Er ist Muslim und die italienischen Medien beschuldigten ihn, den Papst zu konvertieren, aber er heißt Brandon, und er sieht nicht hart oder gefährlich aus. Nachdem die Kinder aus Albanien zusammen mit ihren Eltern entfernt wurden, kehrte er im Alter von 22 Jahren unter der Entscheidung eines italienischen Innenministers zu seinen Großeltern zurück, der die Deportation befahl [...]
Nachdem die Kinder aus Albanien zusammen mit ihren Eltern ausgebrochen waren, kehrte er im Alter von 22 Jahren unter der Entscheidung eines italienischen Innenministers zu seinen Großeltern zurück, der seine Deportation letzte Woche unter Verdacht auf Extremismus angeordnet hatte.
Aber Brandon White betrachtet sich selbst als Gläubiger, der von den Behörden nach seinen Facebook-Kommentaren verdächtig gesehen wurde, die als Sympathie für das I SIS angesehen wurden. Er sagt, er wandte sich dem Papst um Hilfe.

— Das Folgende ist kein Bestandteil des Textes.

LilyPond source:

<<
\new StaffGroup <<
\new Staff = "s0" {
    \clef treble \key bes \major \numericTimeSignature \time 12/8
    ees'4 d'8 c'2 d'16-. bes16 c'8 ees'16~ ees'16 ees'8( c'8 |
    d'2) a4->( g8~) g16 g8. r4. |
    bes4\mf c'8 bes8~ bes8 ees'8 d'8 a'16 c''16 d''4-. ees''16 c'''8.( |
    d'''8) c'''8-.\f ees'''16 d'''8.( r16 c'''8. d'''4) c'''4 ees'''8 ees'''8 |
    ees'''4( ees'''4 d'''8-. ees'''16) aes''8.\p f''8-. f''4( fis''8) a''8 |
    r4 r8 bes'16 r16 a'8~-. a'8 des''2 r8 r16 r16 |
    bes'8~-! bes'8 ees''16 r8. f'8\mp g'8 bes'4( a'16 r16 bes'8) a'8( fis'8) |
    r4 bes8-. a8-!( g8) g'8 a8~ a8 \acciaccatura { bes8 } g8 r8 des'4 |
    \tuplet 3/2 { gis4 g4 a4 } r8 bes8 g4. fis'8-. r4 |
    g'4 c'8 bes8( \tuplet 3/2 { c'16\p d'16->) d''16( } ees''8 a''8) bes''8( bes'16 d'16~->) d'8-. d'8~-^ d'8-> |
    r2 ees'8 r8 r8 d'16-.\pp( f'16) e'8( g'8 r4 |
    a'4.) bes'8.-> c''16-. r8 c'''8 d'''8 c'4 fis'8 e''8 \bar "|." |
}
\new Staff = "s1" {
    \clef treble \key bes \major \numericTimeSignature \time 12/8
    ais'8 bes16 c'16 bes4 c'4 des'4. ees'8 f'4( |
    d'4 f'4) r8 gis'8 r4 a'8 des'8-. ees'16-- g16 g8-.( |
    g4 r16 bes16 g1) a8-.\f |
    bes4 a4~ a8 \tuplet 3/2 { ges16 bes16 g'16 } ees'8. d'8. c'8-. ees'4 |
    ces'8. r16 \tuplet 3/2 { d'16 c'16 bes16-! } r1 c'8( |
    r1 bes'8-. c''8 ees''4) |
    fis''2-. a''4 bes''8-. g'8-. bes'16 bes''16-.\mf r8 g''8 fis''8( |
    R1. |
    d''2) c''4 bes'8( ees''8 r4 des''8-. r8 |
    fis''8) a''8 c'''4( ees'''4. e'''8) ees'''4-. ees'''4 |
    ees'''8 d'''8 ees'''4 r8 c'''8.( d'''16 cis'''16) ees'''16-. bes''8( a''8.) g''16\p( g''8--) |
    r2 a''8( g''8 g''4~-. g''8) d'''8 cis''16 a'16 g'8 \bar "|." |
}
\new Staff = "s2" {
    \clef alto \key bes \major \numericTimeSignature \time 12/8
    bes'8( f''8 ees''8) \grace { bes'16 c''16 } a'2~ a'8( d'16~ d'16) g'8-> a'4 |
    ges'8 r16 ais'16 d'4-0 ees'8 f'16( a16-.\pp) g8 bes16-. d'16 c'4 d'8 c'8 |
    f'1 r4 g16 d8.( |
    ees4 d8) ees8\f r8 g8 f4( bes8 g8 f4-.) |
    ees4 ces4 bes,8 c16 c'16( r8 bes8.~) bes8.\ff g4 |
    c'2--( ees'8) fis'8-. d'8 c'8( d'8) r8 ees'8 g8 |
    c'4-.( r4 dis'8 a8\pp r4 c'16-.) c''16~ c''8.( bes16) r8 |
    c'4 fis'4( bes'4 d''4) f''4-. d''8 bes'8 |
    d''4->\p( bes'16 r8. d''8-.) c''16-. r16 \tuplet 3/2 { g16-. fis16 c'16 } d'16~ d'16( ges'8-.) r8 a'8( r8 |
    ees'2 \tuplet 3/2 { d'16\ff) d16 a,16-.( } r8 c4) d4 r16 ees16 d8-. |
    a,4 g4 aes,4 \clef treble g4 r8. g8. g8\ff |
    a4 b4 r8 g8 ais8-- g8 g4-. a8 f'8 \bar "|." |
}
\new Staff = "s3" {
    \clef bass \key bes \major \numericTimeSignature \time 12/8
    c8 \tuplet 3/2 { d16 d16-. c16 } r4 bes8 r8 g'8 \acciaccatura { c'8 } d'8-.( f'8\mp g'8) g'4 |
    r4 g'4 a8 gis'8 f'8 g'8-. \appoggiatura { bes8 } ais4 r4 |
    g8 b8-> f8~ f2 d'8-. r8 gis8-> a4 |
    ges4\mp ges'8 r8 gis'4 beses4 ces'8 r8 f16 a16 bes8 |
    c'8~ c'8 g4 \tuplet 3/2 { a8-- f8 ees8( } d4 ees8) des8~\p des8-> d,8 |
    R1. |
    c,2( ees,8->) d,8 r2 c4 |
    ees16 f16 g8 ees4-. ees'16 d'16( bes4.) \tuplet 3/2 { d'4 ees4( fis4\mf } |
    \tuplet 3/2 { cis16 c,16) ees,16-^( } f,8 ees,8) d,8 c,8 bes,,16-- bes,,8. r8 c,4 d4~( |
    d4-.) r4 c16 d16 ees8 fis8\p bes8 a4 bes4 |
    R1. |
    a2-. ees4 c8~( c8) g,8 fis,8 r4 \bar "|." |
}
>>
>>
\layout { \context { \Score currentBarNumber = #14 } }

Ich kam von fünf morgens mit ein wenig Angst und Emotion raus. Ich hielt in einer Kirche, bat ihren Priester, den Papst zu kontaktieren. Als mich diese Person mit Kurwan sah, hatte er große Angst. Ich lächelte, er sah mich mit Wut an. Ich fühlte mich so schuldig, obwohl ich es nicht war. Die Botschaft, die ich dem Papst vermitteln wollte, war, dass wir nicht alle gleich sind, nicht alle von uns sind Terroristen”, sagt White.
Aber das hat ihn teuer gekostet. Seit diesem Februar wird Brandon im Gefängnis festgehalten.
Am ersten Tag trat ich darauf, dass sie mich als Terroristen betrachteten, dass ich es nicht war. Alles, was ich sagte, war außer Betrieb. Ich war in meinem Haus, weil ich Italiener bin. Ich bin ein normaler Kerl, der vielen Leuten geholfen hat. Ich versuche ihnen zu helfen, sie nicht zu töten, sagt 22-Jährige.
Weiß ist die fünfte Person, die kürzlich von italienischen Behörden wegen des gleichen Motivs vertrieben wurde. Er fürchtet nun Vorurteile und fordert eine Chance auf ein normales Leben.
Ich brauche Hilfe, weil ich auch ein schwacher Mann bin. Ich brauche eine Stiftung, um einen Job zu haben, um mein Leben fortzusetzen, sagt White.